* _INSTRUCTIONS FOR THE TASK_: Copy word for word the stretch of lines from the one containing "今回のスタッフは4人とも、大の猫好き！ ゴロ" through the last line.
·····
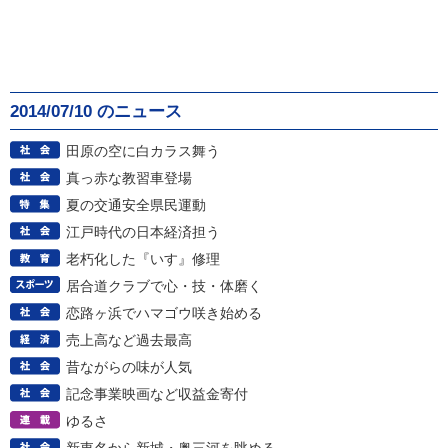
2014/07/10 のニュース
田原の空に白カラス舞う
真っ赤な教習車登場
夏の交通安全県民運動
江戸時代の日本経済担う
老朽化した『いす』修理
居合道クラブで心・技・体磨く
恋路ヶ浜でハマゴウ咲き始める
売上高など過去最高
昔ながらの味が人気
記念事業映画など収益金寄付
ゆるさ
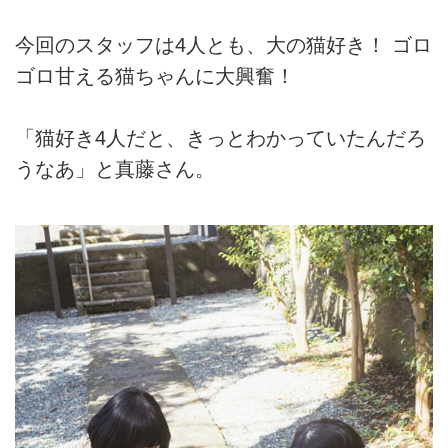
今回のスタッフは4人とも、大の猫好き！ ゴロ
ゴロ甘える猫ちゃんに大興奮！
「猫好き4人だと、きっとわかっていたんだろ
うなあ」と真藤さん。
·····
* _THE COMPLETED TASK_:
今回のスタッフは4人とも、大の猫好き！ ゴロ
ゴロ甘える猫ちゃんに大興奮！
「猫好き4人だと、きっとわかっていたんだろ
うなあ」と真藤さん。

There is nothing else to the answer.